The long hose ensures that in an out-of-gas emergency, the donor can provide a known, functioning regulator while allowing both divers to navigate single-file restrictions. It is routed from the primary second stage so the donor immediately hands off the gas they are currently breathing. The other options describe incorrect or recreational setups.

Erratic behavior and fixation are classic signs of inert gas narcosis at depths approaching 40 meters. The standard treatment is to make contact with the buddy and ascend slightly until the narcotic effect diminishes. Treating it as an equipment failure or oxygen toxicity is incorrect for this specific presentation.

Proper weighting in technical diving requires the diver to hold a shallow decompression stop (e.g., 3 meters) with near-empty cylinders, as aluminum deco tanks become highly buoyant. If underweighted, the diver risks an uncontrolled buoyant ascent during critical decompression. Overweighting to sink faster is dangerous and inefficient.

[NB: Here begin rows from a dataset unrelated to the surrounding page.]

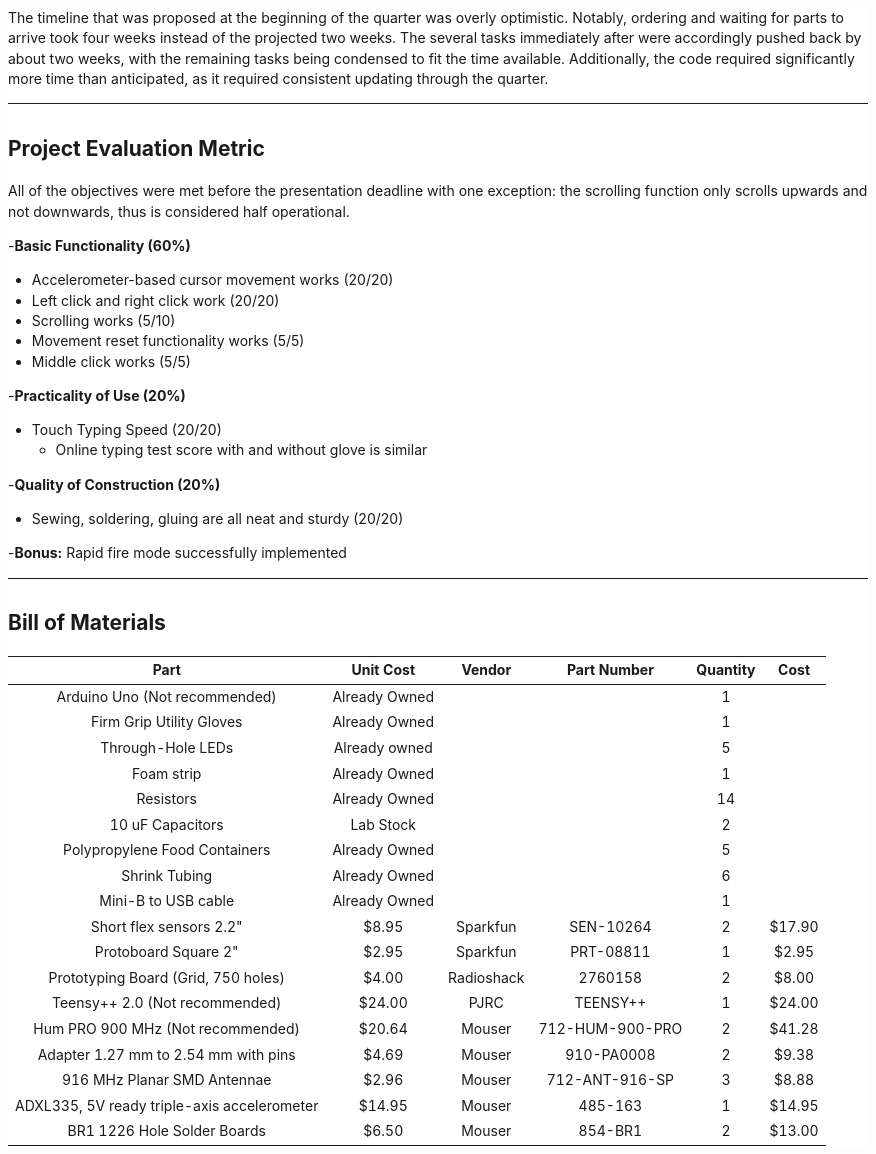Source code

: The timeline that was proposed at the beginning of the quarter was overly optimistic. Notably, ordering and waiting for parts to arrive took four weeks instead of the projected two weeks. The several tasks immediately after were accordingly pushed back by about two weeks, with the remaining tasks being condensed to fit the time available. Additionally, the code required significantly more time than anticipated, as it required consistent updating through the quarter.

---

## Project Evaluation Metric

All of the objectives were met before the presentation deadline with one exception: the scrolling function only scrolls upwards and not downwards, thus is considered half operational.  

-**Basic Functionality (60%)**  
  - Accelerometer-based cursor movement works 			(20/20)
  - Left click and right click work 						(20/20)
  - Scrolling works 							(5/10)
  - Movement reset functionality works 					(5/5)
  - Middle click works 							(5/5)

-**Practicality of Use (20%)**  
  - Touch Typing Speed							(20/20)
    - Online typing test score with and without glove is similar 

-**Quality of Construction (20%)**  
  - Sewing, soldering, gluing are all neat and sturdy 			(20/20)

-**Bonus:** Rapid fire mode successfully implemented 

---

## Bill of Materials
 | Part | Unit Cost | Vendor | Part Number | Quantity | Cost |  
 |:-----------------------------:|:--------------:|:----:|:----:|:---:|:--:|
 | Arduino Uno (Not recommended) | Already Owned |  |   | 1 |  |  
 | Firm Grip Utility Gloves | Already Owned |  |   | 1 |  |  
 | Through-Hole LEDs | Already owned |  |   | 5 |  |  
 | Foam strip | Already Owned |  |   | 1 |  |  
 | Resistors | Already Owned |  |   | 14 |  |  
 | 10 uF Capacitors | Lab Stock |  |   | 2 |  |  
 | Polypropylene Food Containers | Already Owned |  |   | 5 |  |  
 | Shrink Tubing | Already Owned |  |   | 6 |  |  
 | Mini-B to USB cable | Already Owned |  |   | 1 |  |  
 | Short flex sensors 2.2" | $8.95 | Sparkfun | SEN-10264 | 2 | $17.90 |   
 | Protoboard Square 2" | $2.95 | Sparkfun | PRT-08811 | 1 | $2.95 |   
 | Prototyping Board (Grid, 750 holes) | $4.00 | Radioshack | 2760158 | 2 | $8.00 |  
 | Teensy++ 2.0 (Not recommended) | $24.00 | PJRC | TEENSY++ | 1 | $24.00 |  
 | Hum PRO 900 MHz (Not recommended) | $20.64 | Mouser | 712-HUM-900-PRO | 2 | $41.28 |  
 | Adapter 1.27 mm to 2.54 mm with pins | $4.69 | Mouser | 910-PA0008 | 2 | $9.38 |  
 | 916 MHz Planar SMD Antennae | $2.96 | Mouser | 712-ANT-916-SP | 3 | $8.88 |  
 | ADXL335, 5V ready triple-axis accelerometer | $14.95 | Mouser | 485-163 | 1 | $14.95 |  
 | BR1 1226 Hole Solder Boards | $6.50 | Mouser | 854-BR1 | 2 | $13.00 |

The S-drill (Safety Drill) verifies that the long hose is free of entanglements, such as being trapped under a canister light cord, and can be fully deployed. This ensures readiness for an out-of-gas emergency before leaving shallow water. It is not designed to check cylinder pressure or primary buoyancy.

Exceeding 100 percent on the CNS oxygen clock significantly increases the risk of an underwater oxygen toxicity convulsion. A convulsion underwater almost invariably leads to a lost mouthpiece and fatal drowning. It does not directly cause decompression sickness or buoyancy failure.

If a primary dive computer fails during the bottom phase, the protocol is to abort the dive and ascend using the functioning backup computer to complete decompression. Continuing the dive compromises redundancy and safety. Relying solely on a buddy’s computer violates self-sufficiency principles.

Switching to EANx50 at 30 meters results in a PO2 of 2.0 ata (4.0 ata x 0.50), which heavily exceeds the maximum limit of 1.6 ata. This places the diver at extreme and immediate risk of a fatal Central Nervous System (CNS) oxygen toxicity convulsion. EANx50 should only be breathed at or above 21 meters.